There I was, sharing a small log cabin deep in the Taiga forest, close to the Russian border, with six relative strangers…. certainly an unusual way to spend a Saturday night!
Earlier, we had enjoyed a delicious but very early dinner at three in the afternoon! An hour later we were climbing into a vehicle with everything we would need for spending the night in a hide, there’s no popping back to the lodge if you have forgotten something! After a short drive, we trekked for a couple of kilometres in silence, through the forest, accompanied by our guide, Mica. The scenery was lush, trees were bursting into leaf at the start of the Finnish spring and the air was incredibly fresh. The ground, carpeted with years of accumulated layers of moss and leaves, gave the impression you were walking on sponge.
Eventually we arrived at the hide and settled down for an exciting night ahead. The hide itself is very comfortable with coach style reclining seats, placed in front of narrow but wide windows giving you a 180 degree view. Below the window is a shelf for cameras, and beanbags are supplied for avid photographers. Drawstring openings provide access for long lenses and clear shots of the bears as they roam into view.

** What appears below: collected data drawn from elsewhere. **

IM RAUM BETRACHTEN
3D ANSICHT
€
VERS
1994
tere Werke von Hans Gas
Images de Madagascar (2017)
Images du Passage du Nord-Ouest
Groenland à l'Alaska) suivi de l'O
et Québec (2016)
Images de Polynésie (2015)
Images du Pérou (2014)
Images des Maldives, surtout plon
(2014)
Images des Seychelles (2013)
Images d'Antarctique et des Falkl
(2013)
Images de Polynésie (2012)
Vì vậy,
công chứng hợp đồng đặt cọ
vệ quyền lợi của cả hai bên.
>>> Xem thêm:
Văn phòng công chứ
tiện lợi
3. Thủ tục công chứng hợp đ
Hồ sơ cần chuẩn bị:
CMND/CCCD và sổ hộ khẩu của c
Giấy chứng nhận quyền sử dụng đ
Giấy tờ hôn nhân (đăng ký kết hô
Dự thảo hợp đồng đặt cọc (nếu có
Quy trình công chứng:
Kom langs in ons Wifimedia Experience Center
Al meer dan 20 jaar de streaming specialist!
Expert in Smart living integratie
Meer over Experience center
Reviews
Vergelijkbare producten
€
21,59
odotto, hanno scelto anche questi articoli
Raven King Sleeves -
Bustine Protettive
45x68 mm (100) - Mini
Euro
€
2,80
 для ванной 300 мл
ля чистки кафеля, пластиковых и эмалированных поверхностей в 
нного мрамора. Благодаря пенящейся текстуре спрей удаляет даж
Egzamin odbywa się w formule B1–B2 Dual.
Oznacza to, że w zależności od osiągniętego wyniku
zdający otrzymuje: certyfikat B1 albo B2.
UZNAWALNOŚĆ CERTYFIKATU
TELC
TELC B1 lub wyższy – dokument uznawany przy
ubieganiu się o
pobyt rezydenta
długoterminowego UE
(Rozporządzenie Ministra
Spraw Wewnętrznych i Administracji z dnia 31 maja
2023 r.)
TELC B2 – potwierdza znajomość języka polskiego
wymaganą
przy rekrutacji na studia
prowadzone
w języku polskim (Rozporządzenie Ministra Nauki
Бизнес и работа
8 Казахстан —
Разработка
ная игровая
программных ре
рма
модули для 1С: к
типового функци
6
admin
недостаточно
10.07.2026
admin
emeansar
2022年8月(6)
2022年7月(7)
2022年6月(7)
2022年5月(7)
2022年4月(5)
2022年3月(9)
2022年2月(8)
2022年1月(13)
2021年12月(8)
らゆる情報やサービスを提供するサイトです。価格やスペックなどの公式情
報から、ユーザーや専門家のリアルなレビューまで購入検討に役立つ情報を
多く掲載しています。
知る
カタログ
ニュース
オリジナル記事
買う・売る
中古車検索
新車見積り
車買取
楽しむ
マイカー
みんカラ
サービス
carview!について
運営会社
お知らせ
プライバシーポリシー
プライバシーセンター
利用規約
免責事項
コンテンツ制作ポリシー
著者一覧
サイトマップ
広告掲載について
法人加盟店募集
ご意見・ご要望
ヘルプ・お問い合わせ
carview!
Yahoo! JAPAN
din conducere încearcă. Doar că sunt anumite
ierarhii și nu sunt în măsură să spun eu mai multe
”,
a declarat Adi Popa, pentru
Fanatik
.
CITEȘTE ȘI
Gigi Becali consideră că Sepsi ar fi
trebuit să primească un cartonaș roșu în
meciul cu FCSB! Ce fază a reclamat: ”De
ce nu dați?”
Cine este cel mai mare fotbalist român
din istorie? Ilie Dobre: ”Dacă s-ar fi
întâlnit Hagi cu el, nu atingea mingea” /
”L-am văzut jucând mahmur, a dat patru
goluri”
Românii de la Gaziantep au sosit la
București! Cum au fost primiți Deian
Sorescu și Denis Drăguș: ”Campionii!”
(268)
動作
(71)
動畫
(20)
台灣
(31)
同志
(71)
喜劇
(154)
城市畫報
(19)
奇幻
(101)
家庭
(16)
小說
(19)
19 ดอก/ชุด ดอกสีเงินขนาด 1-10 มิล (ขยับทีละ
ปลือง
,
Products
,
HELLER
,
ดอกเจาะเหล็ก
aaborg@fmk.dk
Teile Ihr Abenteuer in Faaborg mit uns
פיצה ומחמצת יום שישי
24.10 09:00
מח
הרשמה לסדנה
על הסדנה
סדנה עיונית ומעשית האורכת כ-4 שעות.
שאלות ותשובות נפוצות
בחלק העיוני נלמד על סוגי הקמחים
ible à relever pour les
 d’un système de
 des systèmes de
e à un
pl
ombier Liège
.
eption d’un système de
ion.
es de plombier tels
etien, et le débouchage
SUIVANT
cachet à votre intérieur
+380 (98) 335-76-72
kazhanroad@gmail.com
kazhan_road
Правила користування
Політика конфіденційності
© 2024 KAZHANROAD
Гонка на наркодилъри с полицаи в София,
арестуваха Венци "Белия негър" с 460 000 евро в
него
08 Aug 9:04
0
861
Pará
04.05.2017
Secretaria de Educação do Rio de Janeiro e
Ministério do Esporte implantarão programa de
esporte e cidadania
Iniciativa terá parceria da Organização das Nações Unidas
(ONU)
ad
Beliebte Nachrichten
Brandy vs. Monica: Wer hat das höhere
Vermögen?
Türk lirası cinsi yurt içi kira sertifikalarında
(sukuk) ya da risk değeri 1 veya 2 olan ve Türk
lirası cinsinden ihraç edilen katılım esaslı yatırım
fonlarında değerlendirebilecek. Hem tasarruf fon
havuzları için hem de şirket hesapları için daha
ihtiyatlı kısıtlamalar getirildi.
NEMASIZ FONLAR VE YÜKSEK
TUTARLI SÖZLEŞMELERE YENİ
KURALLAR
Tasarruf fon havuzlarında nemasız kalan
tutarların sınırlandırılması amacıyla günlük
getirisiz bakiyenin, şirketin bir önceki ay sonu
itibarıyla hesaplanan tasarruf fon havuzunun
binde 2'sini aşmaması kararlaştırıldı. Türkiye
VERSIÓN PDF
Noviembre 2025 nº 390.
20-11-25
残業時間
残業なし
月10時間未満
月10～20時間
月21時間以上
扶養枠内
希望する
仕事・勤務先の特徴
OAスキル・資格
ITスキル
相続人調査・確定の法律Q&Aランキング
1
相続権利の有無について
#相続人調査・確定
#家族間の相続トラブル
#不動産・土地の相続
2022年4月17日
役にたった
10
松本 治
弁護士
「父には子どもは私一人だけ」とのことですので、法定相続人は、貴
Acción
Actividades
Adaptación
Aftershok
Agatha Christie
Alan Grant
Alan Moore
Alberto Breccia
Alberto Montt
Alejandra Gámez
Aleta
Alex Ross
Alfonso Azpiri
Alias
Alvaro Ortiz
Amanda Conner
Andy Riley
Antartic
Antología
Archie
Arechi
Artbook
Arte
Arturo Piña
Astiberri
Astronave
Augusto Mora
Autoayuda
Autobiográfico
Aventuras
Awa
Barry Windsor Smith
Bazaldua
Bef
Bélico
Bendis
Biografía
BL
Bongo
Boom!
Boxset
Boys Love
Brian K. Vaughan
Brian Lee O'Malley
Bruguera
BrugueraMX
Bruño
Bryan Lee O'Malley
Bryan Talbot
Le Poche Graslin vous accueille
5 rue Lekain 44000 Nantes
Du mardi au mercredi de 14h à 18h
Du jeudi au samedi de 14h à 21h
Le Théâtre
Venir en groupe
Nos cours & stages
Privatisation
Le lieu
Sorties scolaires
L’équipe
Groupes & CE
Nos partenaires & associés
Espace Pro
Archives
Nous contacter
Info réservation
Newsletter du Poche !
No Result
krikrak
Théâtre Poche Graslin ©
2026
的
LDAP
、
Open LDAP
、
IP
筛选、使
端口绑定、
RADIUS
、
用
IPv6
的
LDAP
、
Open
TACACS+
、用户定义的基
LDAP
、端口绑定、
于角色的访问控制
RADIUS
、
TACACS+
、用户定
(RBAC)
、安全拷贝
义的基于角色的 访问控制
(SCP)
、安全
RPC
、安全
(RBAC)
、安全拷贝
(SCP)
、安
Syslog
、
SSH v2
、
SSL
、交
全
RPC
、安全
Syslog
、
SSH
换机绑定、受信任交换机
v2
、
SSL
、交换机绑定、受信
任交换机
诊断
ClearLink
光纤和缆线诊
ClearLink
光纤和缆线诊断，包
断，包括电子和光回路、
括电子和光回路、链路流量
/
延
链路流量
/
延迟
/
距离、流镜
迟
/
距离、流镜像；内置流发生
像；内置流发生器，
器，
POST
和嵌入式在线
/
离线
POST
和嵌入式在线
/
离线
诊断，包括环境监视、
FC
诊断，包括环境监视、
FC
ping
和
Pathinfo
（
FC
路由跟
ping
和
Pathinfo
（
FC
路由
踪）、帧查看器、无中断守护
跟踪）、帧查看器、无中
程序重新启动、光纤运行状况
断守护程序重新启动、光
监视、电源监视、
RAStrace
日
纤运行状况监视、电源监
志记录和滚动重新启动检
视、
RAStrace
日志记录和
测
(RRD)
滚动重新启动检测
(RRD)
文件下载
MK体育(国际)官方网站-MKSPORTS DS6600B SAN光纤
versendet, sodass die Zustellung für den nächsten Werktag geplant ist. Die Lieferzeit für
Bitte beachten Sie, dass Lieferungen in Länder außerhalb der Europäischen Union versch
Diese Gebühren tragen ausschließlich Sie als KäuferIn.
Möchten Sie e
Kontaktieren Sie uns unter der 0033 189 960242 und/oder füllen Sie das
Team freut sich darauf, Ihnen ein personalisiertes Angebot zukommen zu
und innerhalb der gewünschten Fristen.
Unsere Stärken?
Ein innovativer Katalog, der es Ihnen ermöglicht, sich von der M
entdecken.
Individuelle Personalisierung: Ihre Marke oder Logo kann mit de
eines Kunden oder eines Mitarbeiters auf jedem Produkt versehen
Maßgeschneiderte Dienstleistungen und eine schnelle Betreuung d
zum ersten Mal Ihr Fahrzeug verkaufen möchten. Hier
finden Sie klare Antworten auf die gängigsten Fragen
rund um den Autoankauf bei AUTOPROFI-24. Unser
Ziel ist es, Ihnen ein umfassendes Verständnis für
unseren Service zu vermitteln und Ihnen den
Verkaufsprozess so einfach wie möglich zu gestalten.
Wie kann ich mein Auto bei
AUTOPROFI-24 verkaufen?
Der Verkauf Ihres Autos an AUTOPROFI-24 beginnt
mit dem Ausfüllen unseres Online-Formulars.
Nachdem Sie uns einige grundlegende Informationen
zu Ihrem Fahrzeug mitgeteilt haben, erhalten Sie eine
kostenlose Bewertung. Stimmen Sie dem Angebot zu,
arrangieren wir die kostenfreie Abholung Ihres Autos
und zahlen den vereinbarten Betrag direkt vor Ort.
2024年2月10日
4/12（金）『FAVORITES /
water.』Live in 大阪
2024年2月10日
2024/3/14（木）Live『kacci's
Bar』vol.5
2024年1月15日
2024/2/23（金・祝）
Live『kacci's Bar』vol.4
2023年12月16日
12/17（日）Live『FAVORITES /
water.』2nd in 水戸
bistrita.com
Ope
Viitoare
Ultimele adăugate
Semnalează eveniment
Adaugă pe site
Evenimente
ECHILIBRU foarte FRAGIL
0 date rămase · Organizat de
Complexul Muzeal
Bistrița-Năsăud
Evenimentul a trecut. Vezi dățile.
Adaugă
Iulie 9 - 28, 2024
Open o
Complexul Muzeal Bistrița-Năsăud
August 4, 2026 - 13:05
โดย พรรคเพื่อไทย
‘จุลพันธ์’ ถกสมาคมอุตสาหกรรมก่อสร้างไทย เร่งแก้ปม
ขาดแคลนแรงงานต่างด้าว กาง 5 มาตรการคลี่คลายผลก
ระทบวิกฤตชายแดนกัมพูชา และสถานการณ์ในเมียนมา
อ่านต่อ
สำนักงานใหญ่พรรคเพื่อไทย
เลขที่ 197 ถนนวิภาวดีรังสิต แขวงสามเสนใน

As we enjoyed a cup of coffee, Mica described, in hushed tones, as all noise must be kept to a minimum, the life cycle of the bears. He was extremely knowledgeable and enthusiastic about the local wildlife. We then sat in silent anticipation wondering how long it would be before we would glimpse our first bear, but we didn’t have long to wait. Within half an hour, three, two year old cubs came gambolling down the hill, passing just metres in front of the hide and continued on their journey.
It was a fantastic and thrilling first sight, but just a taste of what was to come. In total, 17 different Brown Bears came to the area around the hide, some were mothers with one or two year old cubs that amused us by playing and climbing trees, while the adult males were only interested in the females. The bears continued to delight us well into the small hours and were always visible due to the light northern nights.
When I could keep my eyes open no longer, I retired to one of the bunk beds for a couple of hours. When I woke up, a very large and beautifully marked male bear had wandered into view and everyone’s eyes were already glued to the windows.
Finally, around eight in the morning, we packed up our belongings and returned to the guesthouse for breakfast. It had been an incredible night and the bears that inhabit these picturesque forests had in no way disappointed us. My fellow hide-mates, who no longer seemed like strangers, definitely agreed too.